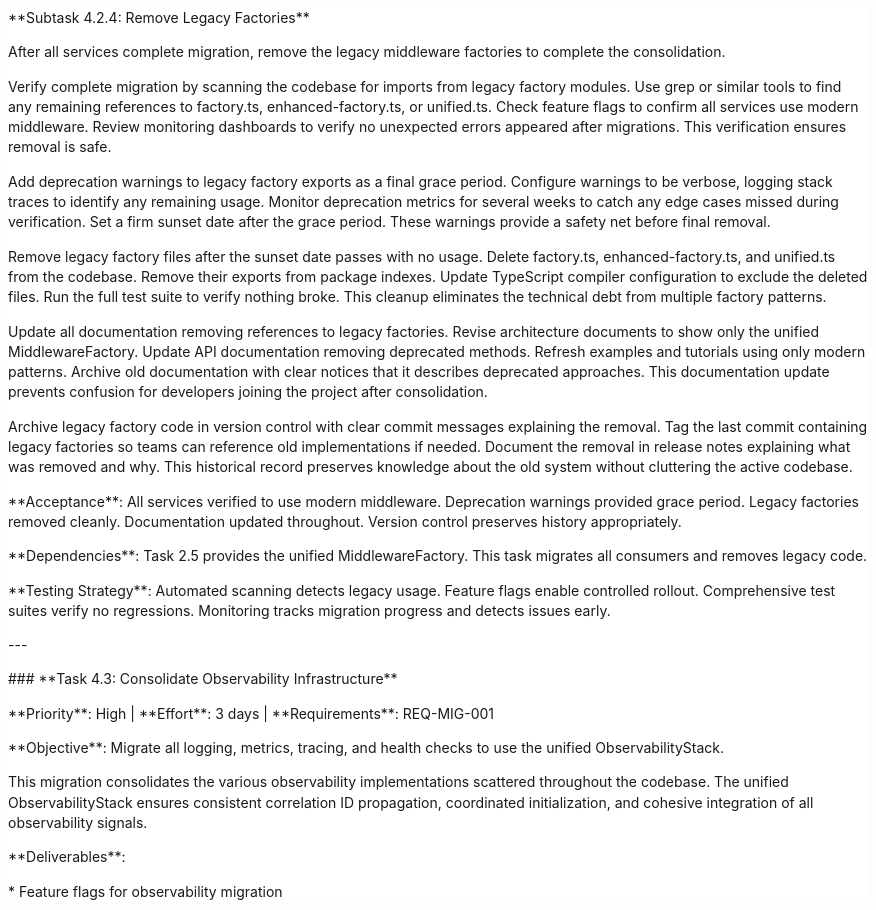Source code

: \*\*Subtask 4.2.4: Remove Legacy Factories\*\*

After all services complete migration, remove the legacy middleware factories to complete the consolidation.

Verify complete migration by scanning the codebase for imports from legacy factory modules. Use grep or similar tools to find any remaining references to factory.ts, enhanced-factory.ts, or unified.ts. Check feature flags to confirm all services use modern middleware. Review monitoring dashboards to verify no unexpected errors appeared after migrations. This verification ensures removal is safe.

Add deprecation warnings to legacy factory exports as a final grace period. Configure warnings to be verbose, logging stack traces to identify any remaining usage. Monitor deprecation metrics for several weeks to catch any edge cases missed during verification. Set a firm sunset date after the grace period. These warnings provide a safety net before final removal.

Remove legacy factory files after the sunset date passes with no usage. Delete factory.ts, enhanced-factory.ts, and unified.ts from the codebase. Remove their exports from package indexes. Update TypeScript compiler configuration to exclude the deleted files. Run the full test suite to verify nothing broke. This cleanup eliminates the technical debt from multiple factory patterns.

Update all documentation removing references to legacy factories. Revise architecture documents to show only the unified MiddlewareFactory. Update API documentation removing deprecated methods. Refresh examples and tutorials using only modern patterns. Archive old documentation with clear notices that it describes deprecated approaches. This documentation update prevents confusion for developers joining the project after consolidation.

Archive legacy factory code in version control with clear commit messages explaining the removal. Tag the last commit containing legacy factories so teams can reference old implementations if needed. Document the removal in release notes explaining what was removed and why. This historical record preserves knowledge about the old system without cluttering the active codebase.

\*\*Acceptance\*\*: All services verified to use modern middleware. Deprecation warnings provided grace period. Legacy factories removed cleanly. Documentation updated throughout. Version control preserves history appropriately.

\*\*Dependencies\*\*: Task 2.5 provides the unified MiddlewareFactory. This task migrates all consumers and removes legacy code.

\*\*Testing Strategy\*\*: Automated scanning detects legacy usage. Feature flags enable controlled rollout. Comprehensive test suites verify no regressions. Monitoring tracks migration progress and detects issues early.

\---

\#\#\# \*\*Task 4.3: Consolidate Observability Infrastructure\*\*

\*\*Priority\*\*: High | \*\*Effort\*\*: 3 days | \*\*Requirements\*\*: REQ-MIG-001

\*\*Objective\*\*: Migrate all logging, metrics, tracing, and health checks to use the unified ObservabilityStack.

This migration consolidates the various observability implementations scattered throughout the codebase. The unified ObservabilityStack ensures consistent correlation ID propagation, coordinated initialization, and cohesive integration of all observability signals.

\*\*Deliverables\*\*:

\* Feature flags for observability migration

PROBLEM DESCRIPTION.
Reproduce without changes the stretch of the items from the line containing "This migration consolidates" through the last line.

RESULT OF THE TASK.
This migration consolidates the various observability implementations scattered throughout the codebase. The unified ObservabilityStack ensures consistent correlation ID propagation, coordinated initialization, and cohesive integration of all observability signals.

\*\*Deliverables\*\*:

\* Feature flags for observability migration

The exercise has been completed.